Copy out every line of the material below, character for character, apart from the pictures.

Data supplied
────────────────────

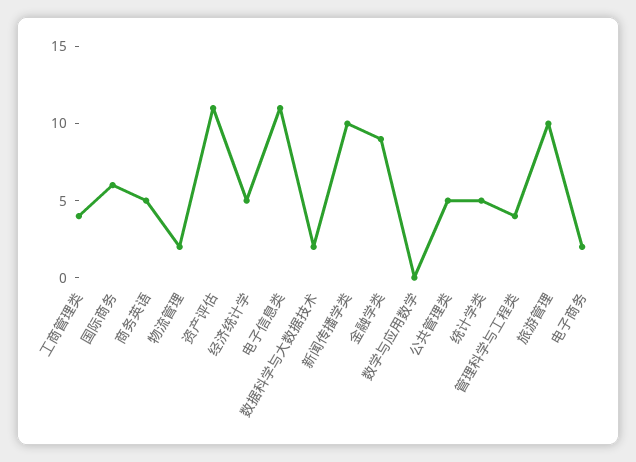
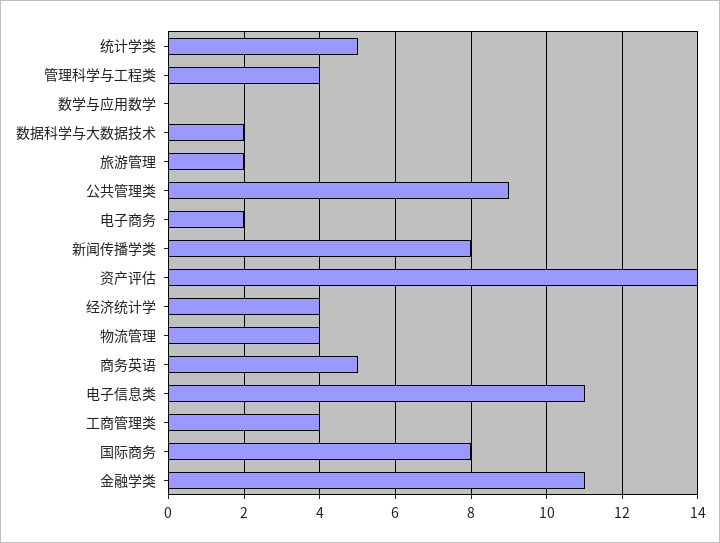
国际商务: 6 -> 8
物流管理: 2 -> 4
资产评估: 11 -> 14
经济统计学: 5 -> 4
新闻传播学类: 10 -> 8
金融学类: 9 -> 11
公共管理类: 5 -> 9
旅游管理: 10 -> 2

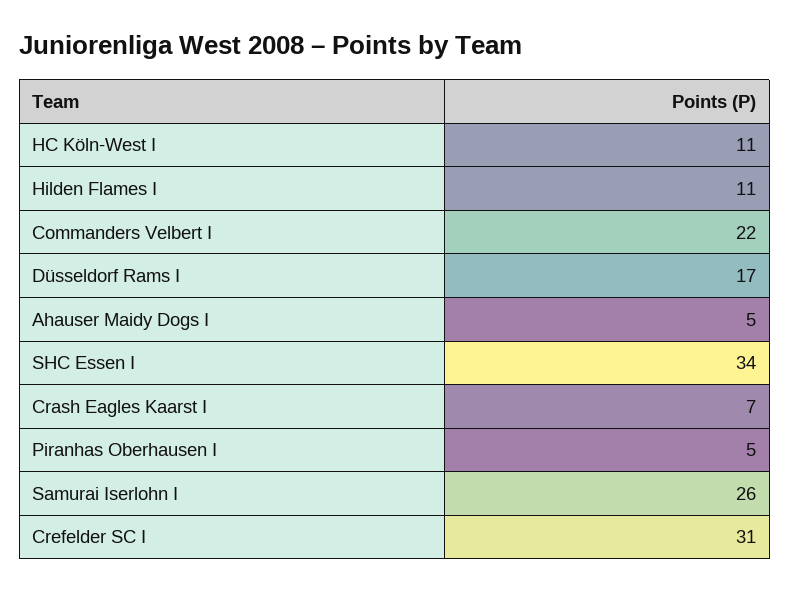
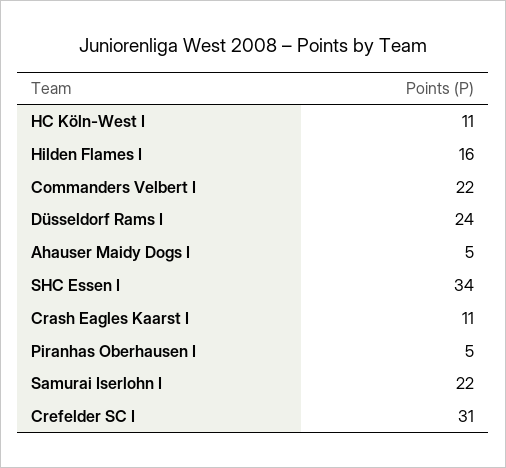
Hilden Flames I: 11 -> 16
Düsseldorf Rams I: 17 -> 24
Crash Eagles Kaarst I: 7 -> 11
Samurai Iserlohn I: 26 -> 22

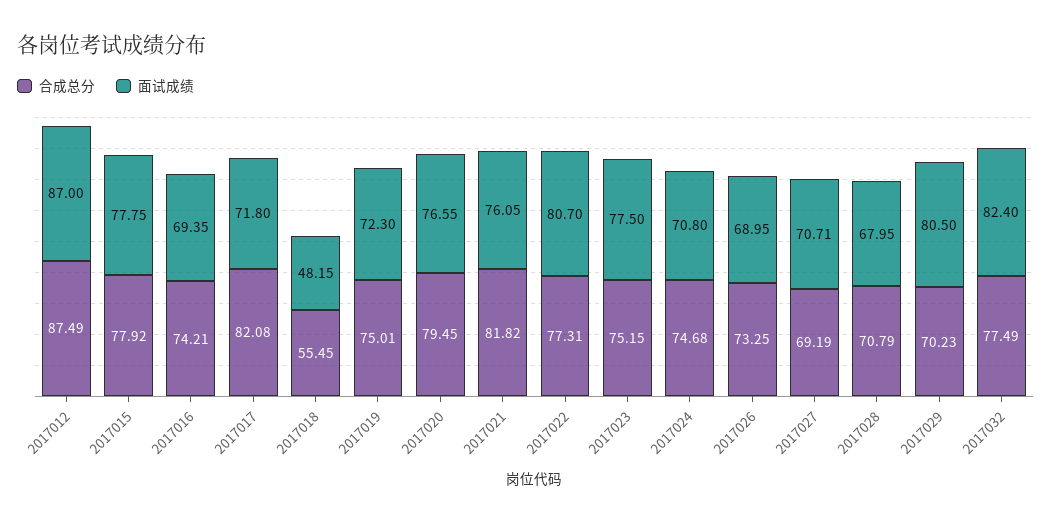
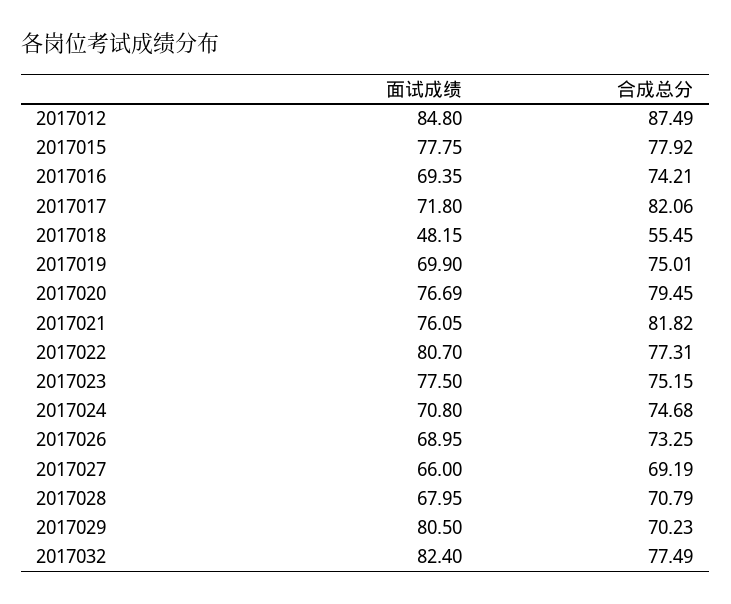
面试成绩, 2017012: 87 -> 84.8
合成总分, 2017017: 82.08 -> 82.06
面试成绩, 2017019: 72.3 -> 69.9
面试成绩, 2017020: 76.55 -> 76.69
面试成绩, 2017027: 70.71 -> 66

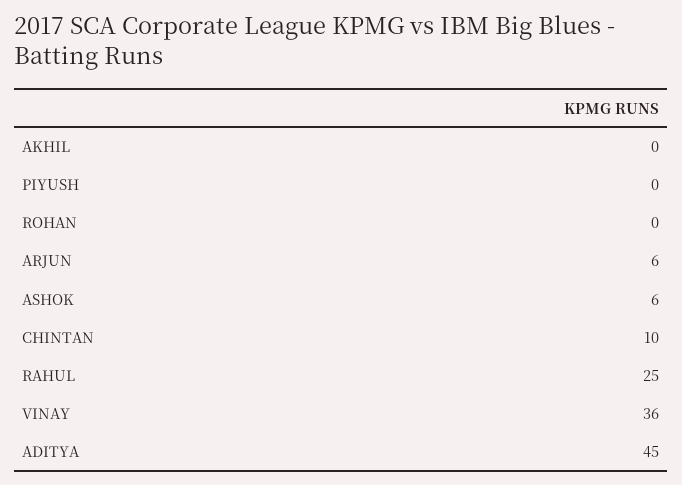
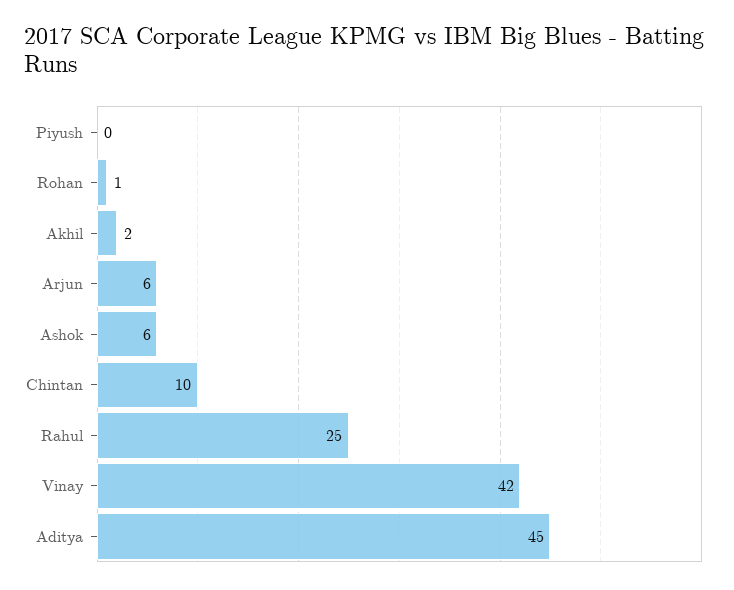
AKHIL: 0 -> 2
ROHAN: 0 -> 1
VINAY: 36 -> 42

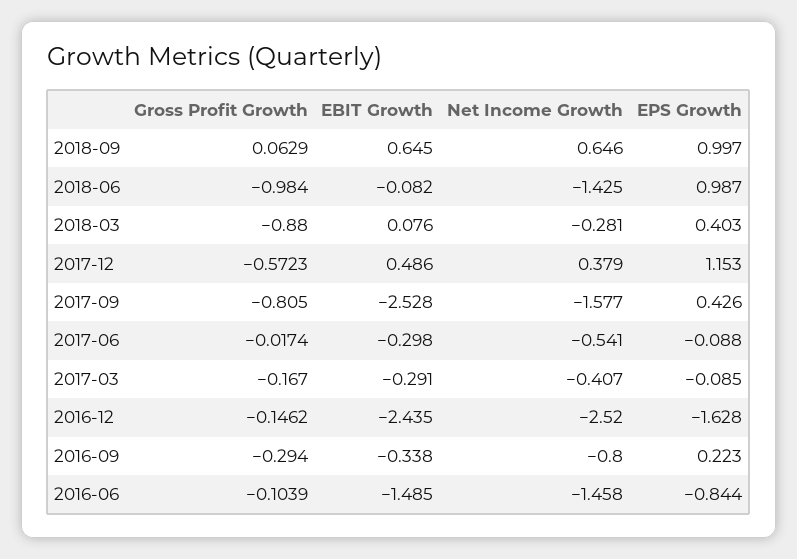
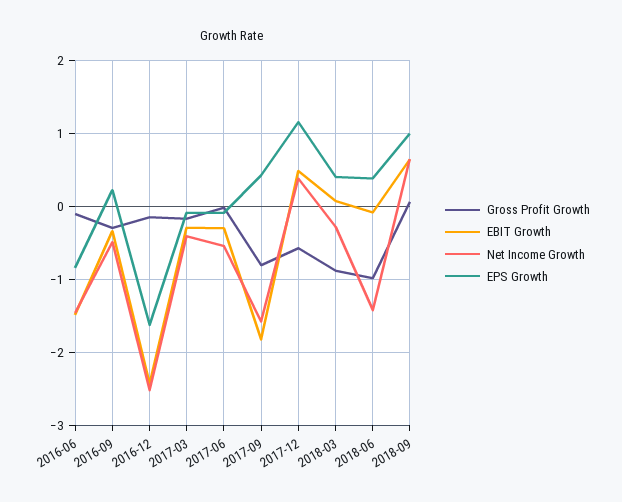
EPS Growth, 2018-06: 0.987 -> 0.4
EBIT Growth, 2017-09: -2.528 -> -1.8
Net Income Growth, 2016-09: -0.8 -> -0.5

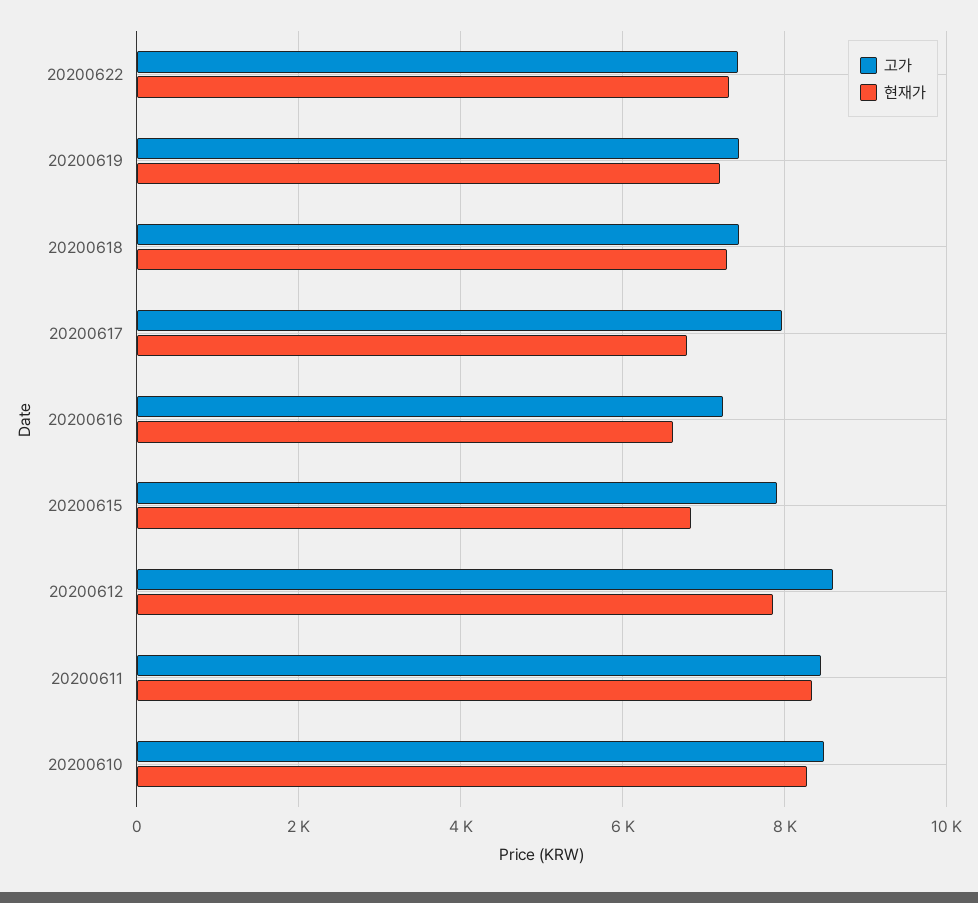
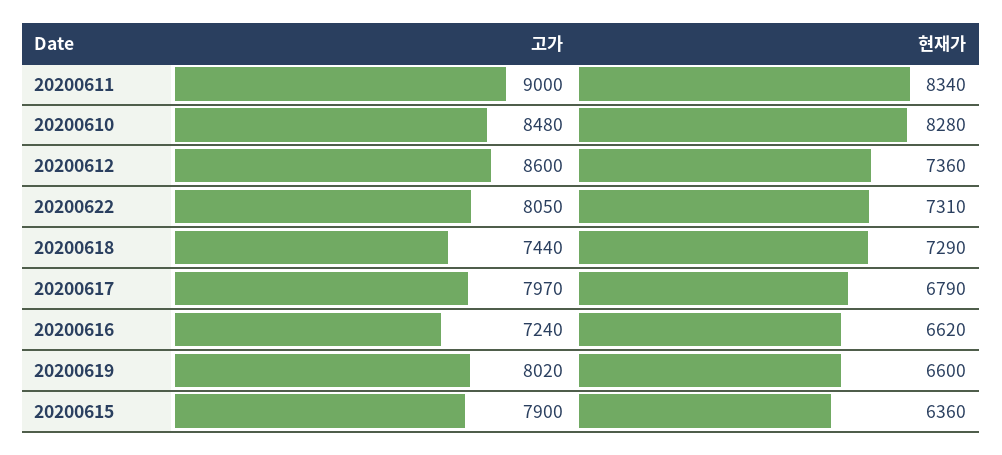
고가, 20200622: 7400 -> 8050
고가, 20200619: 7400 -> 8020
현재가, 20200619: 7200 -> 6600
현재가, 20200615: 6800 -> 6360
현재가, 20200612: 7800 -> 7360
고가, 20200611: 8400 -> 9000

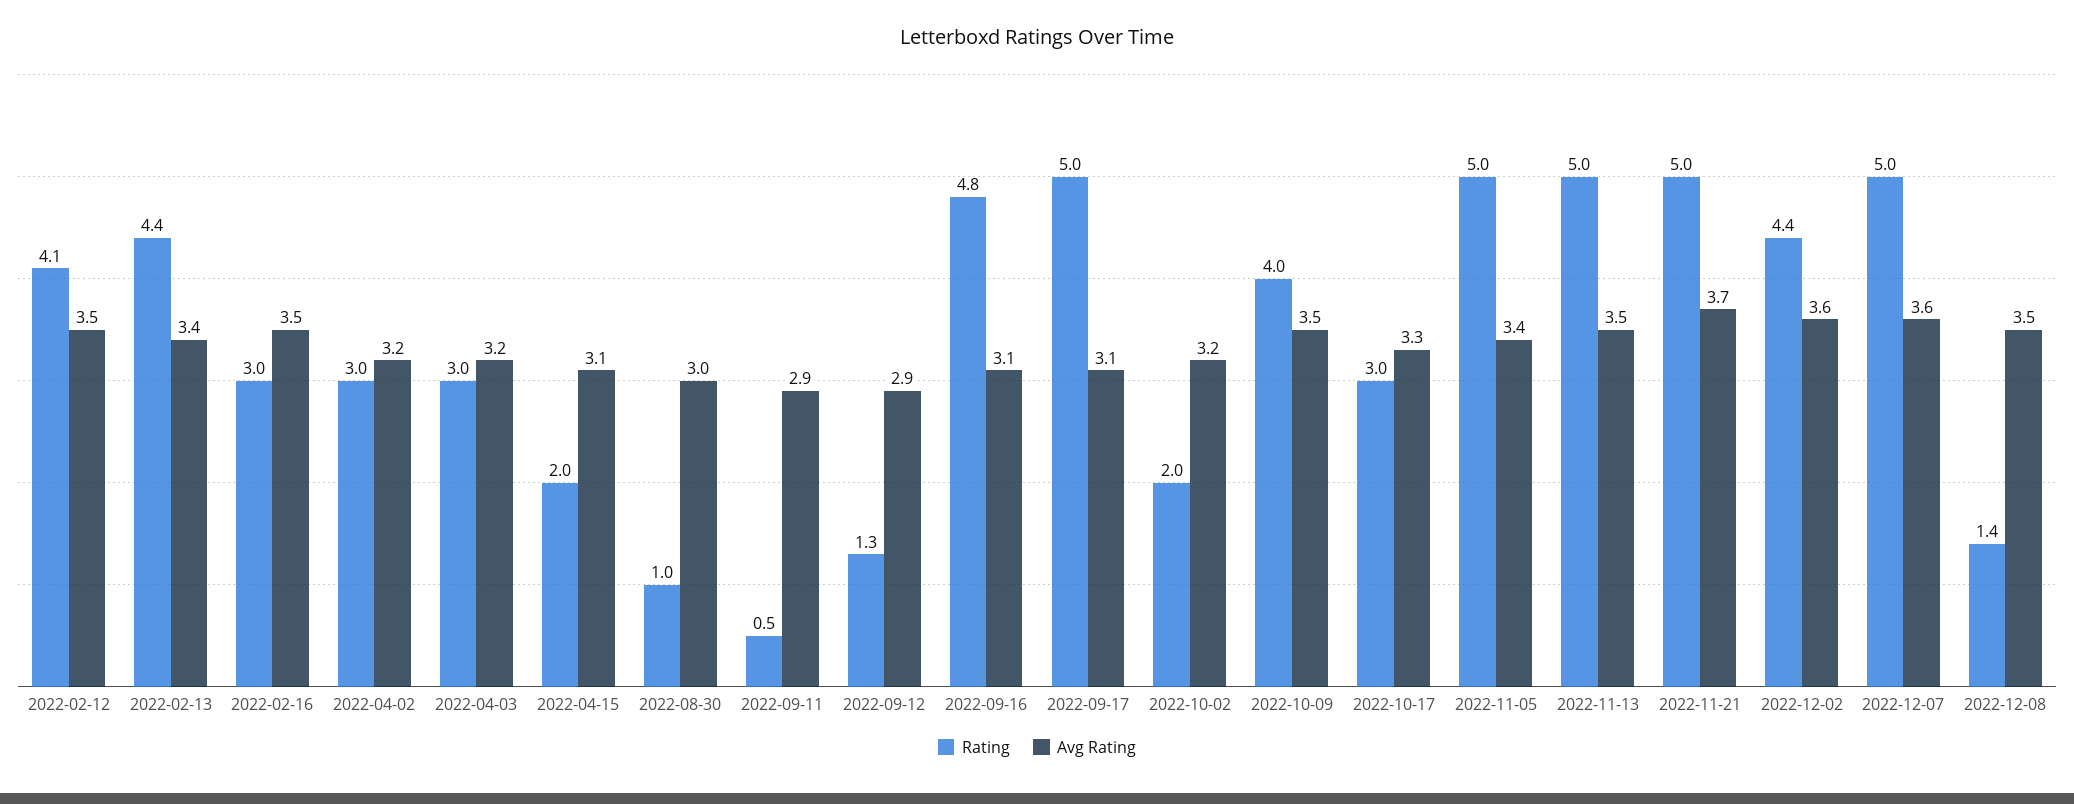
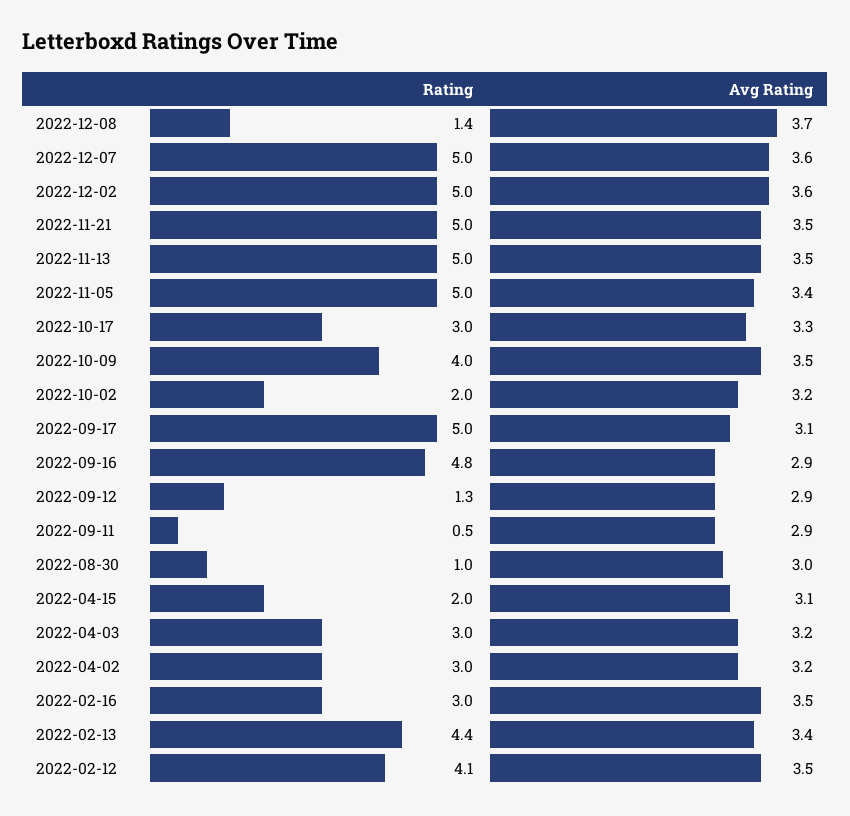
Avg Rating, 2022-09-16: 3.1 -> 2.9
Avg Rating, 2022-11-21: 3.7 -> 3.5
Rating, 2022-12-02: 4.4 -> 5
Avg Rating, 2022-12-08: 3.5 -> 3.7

────────────────────

Task output
国际商务: 6 -> 8
物流管理: 2 -> 4
资产评估: 11 -> 14
经济统计学: 5 -> 4
新闻传播学类: 10 -> 8
金融学类: 9 -> 11
公共管理类: 5 -> 9
旅游管理: 10 -> 2

Hilden Flames I: 11 -> 16
Düsseldorf Rams I: 17 -> 24
Crash Eagles Kaarst I: 7 -> 11
Samurai Iserlohn I: 26 -> 22

面试成绩, 2017012: 87 -> 84.8
合成总分, 2017017: 82.08 -> 82.06
面试成绩, 2017019: 72.3 -> 69.9
面试成绩, 2017020: 76.55 -> 76.69
面试成绩, 2017027: 70.71 -> 66

AKHIL: 0 -> 2
ROHAN: 0 -> 1
VINAY: 36 -> 42

EPS Growth, 2018-06: 0.987 -> 0.4
EBIT Growth, 2017-09: -2.528 -> -1.8
Net Income Growth, 2016-09: -0.8 -> -0.5

고가, 20200622: 7400 -> 8050
고가, 20200619: 7400 -> 8020
현재가, 20200619: 7200 -> 6600
현재가, 20200615: 6800 -> 6360
현재가, 20200612: 7800 -> 7360
고가, 20200611: 8400 -> 9000

Avg Rating, 2022-09-16: 3.1 -> 2.9
Avg Rating, 2022-11-21: 3.7 -> 3.5
Rating, 2022-12-02: 4.4 -> 5
Avg Rating, 2022-12-08: 3.5 -> 3.7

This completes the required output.